Prime Minister Justin Trudeau set to shuffle cabinet on Friday: source

Feb 28, 2019 | 5:00 PM

OTTAWA — Prime Minister Justin Trudeau is set to shuffle the federal cabinet on Friday as he looks to fill the void left by the resignation of Jody Wilson-Raybould, a senior government source confirmed Thursday evening.

The source, speaking to The Canadian Press on condition of anonymity because no official announcement had been made, said the shuffle will be “internal to the existing cabinet,” meaning no new ministers will be brought in.

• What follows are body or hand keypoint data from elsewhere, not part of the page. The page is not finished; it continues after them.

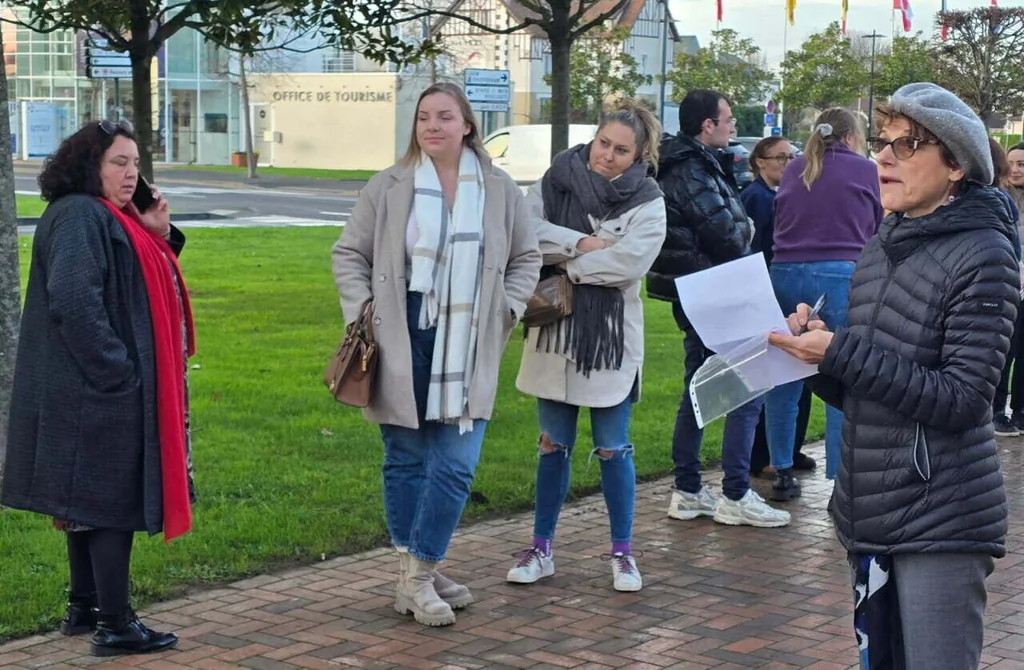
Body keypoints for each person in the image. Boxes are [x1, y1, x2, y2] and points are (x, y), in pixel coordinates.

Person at [770, 82, 1017, 669]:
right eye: (884, 142)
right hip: (870, 512)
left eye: (907, 146)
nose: (882, 157)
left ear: (955, 165)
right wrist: (812, 356)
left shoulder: (984, 252)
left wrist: (840, 355)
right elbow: (865, 389)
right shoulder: (882, 245)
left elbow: (962, 399)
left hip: (943, 520)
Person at [331, 83, 541, 627]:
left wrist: (508, 308)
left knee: (455, 463)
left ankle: (418, 573)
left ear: (467, 125)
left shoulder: (499, 189)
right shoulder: (389, 186)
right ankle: (418, 572)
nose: (432, 126)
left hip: (468, 338)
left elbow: (527, 255)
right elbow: (349, 253)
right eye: (424, 117)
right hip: (403, 332)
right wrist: (364, 311)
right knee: (406, 458)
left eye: (445, 117)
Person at [1, 120, 193, 657]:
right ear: (90, 165)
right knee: (111, 502)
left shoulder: (107, 216)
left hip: (92, 386)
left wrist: (157, 231)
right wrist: (117, 372)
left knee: (86, 501)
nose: (131, 174)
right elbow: (73, 299)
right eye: (119, 163)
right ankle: (116, 624)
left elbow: (139, 281)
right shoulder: (83, 215)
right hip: (94, 388)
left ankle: (84, 606)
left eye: (136, 164)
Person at [506, 101, 666, 592]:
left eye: (621, 150)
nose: (608, 156)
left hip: (610, 341)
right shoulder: (555, 180)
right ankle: (541, 547)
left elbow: (630, 264)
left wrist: (568, 269)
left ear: (639, 154)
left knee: (613, 448)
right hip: (555, 332)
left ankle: (623, 553)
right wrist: (582, 243)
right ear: (593, 138)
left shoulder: (648, 200)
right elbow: (526, 234)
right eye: (603, 143)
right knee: (552, 446)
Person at [650, 89, 789, 528]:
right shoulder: (692, 169)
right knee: (748, 385)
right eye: (727, 118)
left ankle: (689, 489)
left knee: (698, 387)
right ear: (707, 125)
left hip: (698, 289)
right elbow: (729, 234)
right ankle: (734, 493)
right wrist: (746, 225)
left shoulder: (689, 163)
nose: (732, 125)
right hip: (714, 291)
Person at [764, 108, 883, 501]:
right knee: (843, 371)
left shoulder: (796, 166)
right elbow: (879, 225)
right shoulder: (865, 169)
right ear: (852, 137)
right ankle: (840, 476)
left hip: (784, 271)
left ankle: (780, 469)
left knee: (782, 373)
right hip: (840, 273)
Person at [740, 137, 816, 479]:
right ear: (760, 162)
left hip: (786, 289)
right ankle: (764, 456)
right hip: (769, 290)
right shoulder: (756, 198)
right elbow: (751, 250)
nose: (788, 163)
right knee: (773, 379)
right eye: (780, 157)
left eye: (792, 156)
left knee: (799, 374)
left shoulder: (785, 194)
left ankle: (790, 449)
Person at [989, 139, 1024, 436]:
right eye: (1011, 163)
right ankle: (997, 410)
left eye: (1021, 164)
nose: (1015, 170)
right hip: (1009, 284)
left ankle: (1021, 410)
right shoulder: (1000, 197)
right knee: (1005, 351)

A small number of ministers will change roles, the source said, primarily so that the Department of Veterans Affairs will have a dedicated minister again.

Wilson-Raybould, who was moved from the justice portfolio to veterans affairs in the last federal cabinet shuffle in mid-January, resigned her post Feb. 12.

Defence Minister Harjit Sajjan has been acting as the minister of veterans affairs since then.

On Wednesday, Wilson-Raybould testified to the House of Commons justice committee that she was pressured by Trudeau, his senior staff and others to halt a criminal prosecution of Montreal engineering giant SNC-Lavalin.

She also testified that she held firm in her conviction not to intervene in the case, telling Trudeau at one point that she would strongly advise him against interfering with her functions as attorney general.

When asked by Conservative MP Lisa Raitt whether she thought she was removed as attorney general because she “spoke truth to power,” Wilson-Raybould said she was “concerned” that was the case.

Trudeau has denied that the SNC-Lavalin affair had anything to do with Wilson-Raybould’s being moved out of the justice portfolio in January. That shuffle was precipitated by former Treasury Board president Scott Brison’s decision to leave politics.

“If Scott Brison had not stepped down from cabinet, Jody Wilson-Raybould would still be minister of justice and attorney general,” Trudeau said Feb. 15.

The January shuffle also saw Montreal MP David Lametti take over as justice minister and Nova Scotia’s Bernadette Jordan become minister of rural economic development.

Ontario’s Jane Philpott moved from Indigenous services to the Treasury Board, while Newfoundland and Labrador MP Seamus O’Regan moved from veterans affairs to Indigenous services.

Now, for the second time in six weeks, Trudeau’s ministers will be on the move again.